Megunticook Campground

Scott Warren, owner of Megunticook Campground by the Sea in Rockport, Maine, hangs a new sign at the entrance of the campground in this May 2020 file photo. Credit: Linda Coan O’Kresik/BDN

Maine’s camping season got off to a delayed start this year because of the ongoing COVID-19 pandemic but is wrapping up with record booking totals for campgrounds throughout the state, according to the Bangor Daily News.

Efforts to avoid close contact with others and dry weather — which resulted in a drought being declared throughout Maine — contributed to the high number of outdoor campers in Maine this summer. Several private campground owners say 2020 has been among their busiest ever, while state park campgrounds hit a record number of campers by the end of September, weeks before their scheduled fall closure.

The busy camping summer has been a bright spot in Maine’s 2020 tourist season, which has seen a steep drop in hotel bookings and many restaurants struggle, though many eateries have been able to adapt by increasing their to-go service or by offering seating outdoors. Many theaters, museums and other attractions throughout the state have been shuttered all year, and visitation to Acadia National Park has been down, though other tourism sectors such as weekly vacation rentals also have seen high demand.

Lori Gallo, who owns and operates Reach Knoll Campground in Brooklin, said 2020 was her busiest summer since she opened the oceanfront campground in 2015. Maine residents helped save her summer, she said, even after Maine relaxed restrictions on more out-of-state visitors in early July.

“Maine people really supported me this year,” Gallo said. “This is my busiest year so far.”

A record was also set for the 12 state-owned and operated campgrounds in Maine, despite a season that got off to a delayed start on June 1. As of the end of September, they had already hosted more than 270,000 campers this year, according to the state Department of Agriculture, Conservation and Forestry. The prior record of more than 261,000 at the state campgrounds, most of which close after Indigenous Peoples Day, was set in 2018.

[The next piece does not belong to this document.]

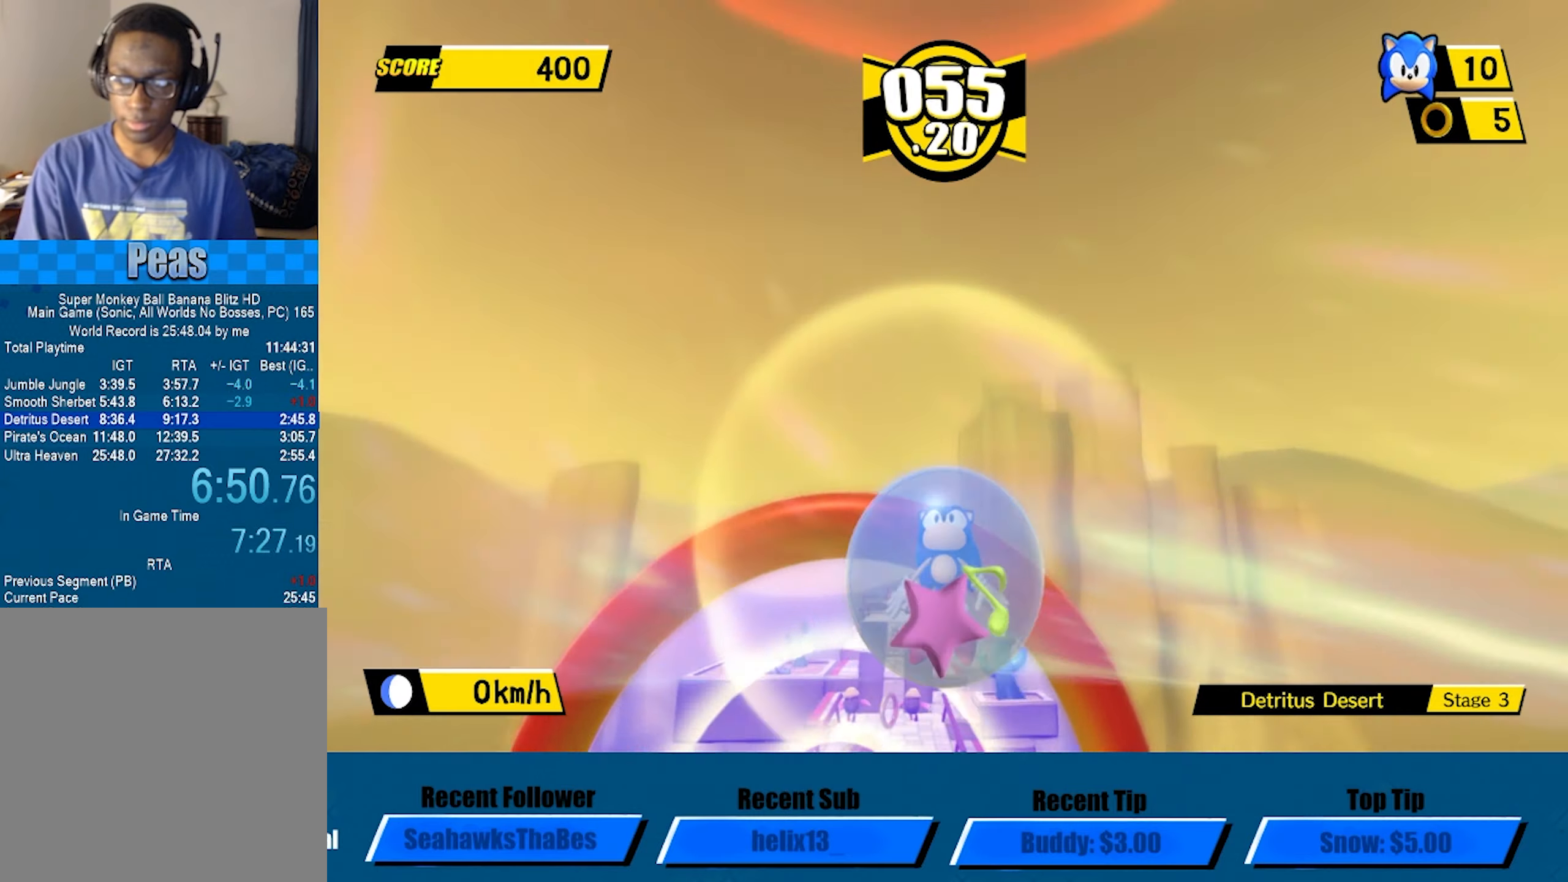
{"buttons": [], "left_stick": "center", "events": []}
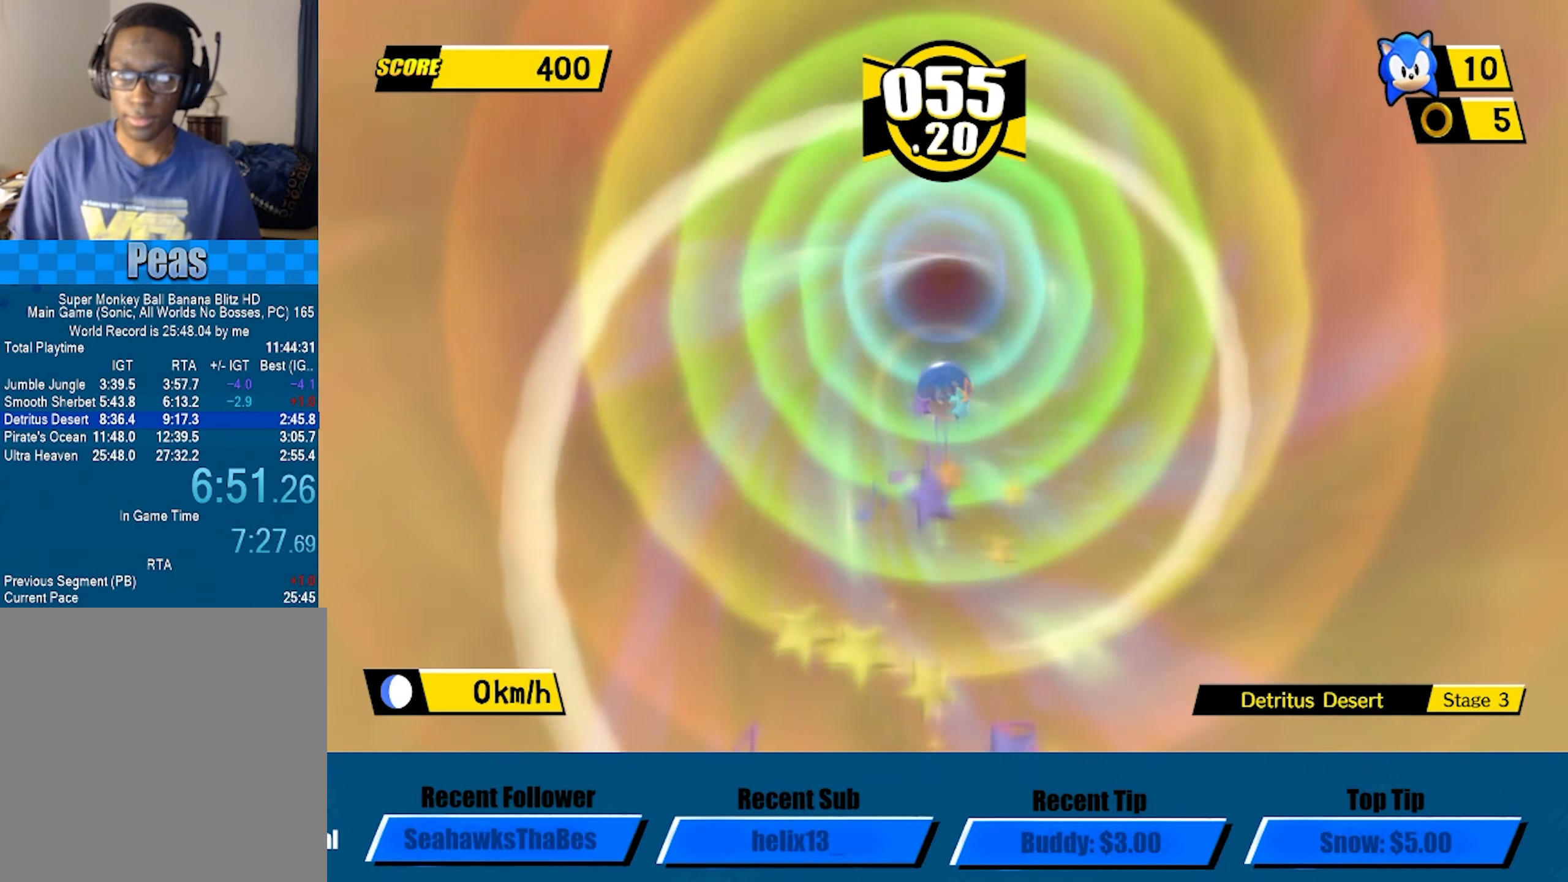
{"buttons": ["A"], "left_stick": "center", "events": [[350, "A", "down"], [433, "A", "up"], [466, "A", "down"]]}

“We can safely assume that the coronavirus caused more Mainers to turn to state parks for camping and day use and getting outside safely,” department spokesperson Jim Britt said, adding that the lack of rain likely boosted the parks’ visitor totals.

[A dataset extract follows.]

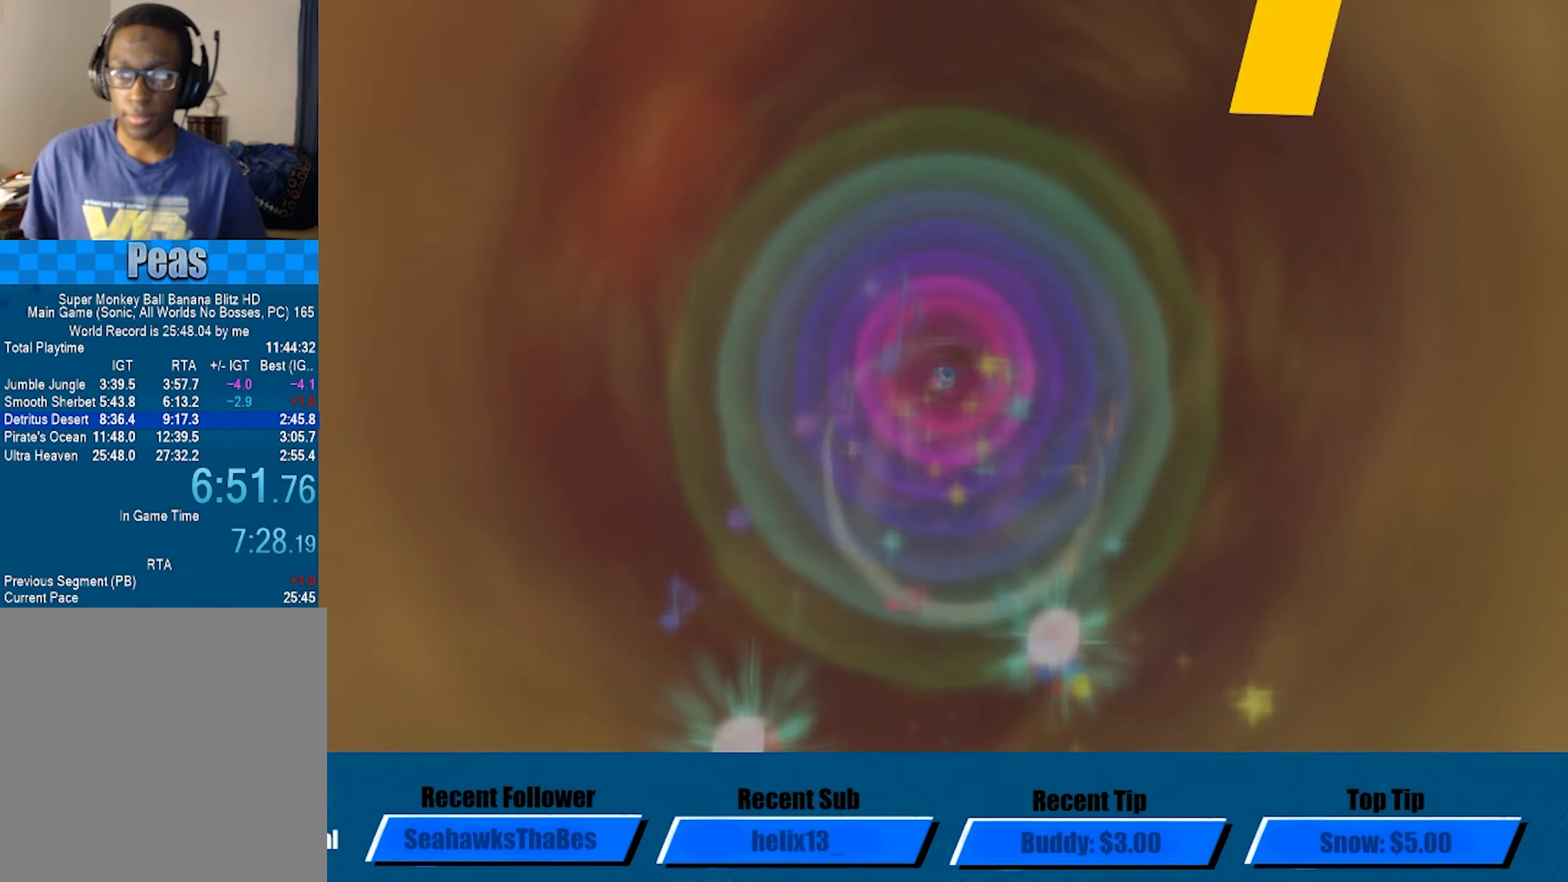
{"buttons": ["A"], "left_stick": "center", "events": []}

Gallo also usually closes down after Indigenous Peoples Day in mid-October, but this year she is staying open through Halloween weekend.

“I wanted to stay open because the weather’s been so good,” Gallo said, adding that only four or five of her 40 sites were reserved for the weekend.

Gallo said that her bookings likely were boosted by the fact that none of the three campgrounds in Acadia National Park, which is about an hour away, were open this summer because of the pandemic. Another nearby campground, Old Quarry Ocean Adventures in Stonington, was sold to a new owner and did not open this summer, she said.

Even after July 1 — when New York, New Jersey and Connecticut joined the list of states whose residents could come to Maine without quarantining or testing negative for COVID-19 — most of Gallo’s customers were Maine residents, she said. Many were Mainers who normally avoid visiting the coast in summer because of high numbers of out-of-state tourists, she said.

Tom Tash, owner of Acadia East Campground in Gouldsboro, said 2020 has been the busiest of the three years he has been in business. He has only five sites spread out over 9 acres, but all five were booked throughout June, July and August, as well as at 98% capacity for September and 87% capacity for October. The campground closed this weekend, he said, and he has had to decline booking requests for November.

“All in all, we saw a 53% increase in business over last year,” Tash said. “The weather has been very kind to us this year. I believe we had only two cancellations due to rain.”

In The Forks, the Northern Outdoors resort did not open until July 1, but had more outdoor camping customers this summer than it has had in the past five or six years, said Russell Walters, the resort’s president.

“The summer kept picking up,” he said, adding that the resort struggled to keep enough employees to handle the workload. The resort cut back on its guided services this summer but found it had plenty of smaller groups of customers who did things on their own. The resort will stay open for a few more weeks, close for the holidays, and then reopen after Christmas.

“If we had a wet rainy summer, I’m not sure what the result would have been,” Walters said.

The boost in camping didn’t extend to every campground. Evergreens Campground and Restaurant in Solon had “a good year,” but business still was down, said owner Lorena Albuit. Evergreens has 40 sites for RVs and tents, and its customers throughout the summer were mostly Maine residents.

The restaurant is a big part of Evergreens’ business, however, and not having that open this year was a drawback. The campground normally closes on Indigenous Peoples Day, but closed this year at the end of September as business was dropping off.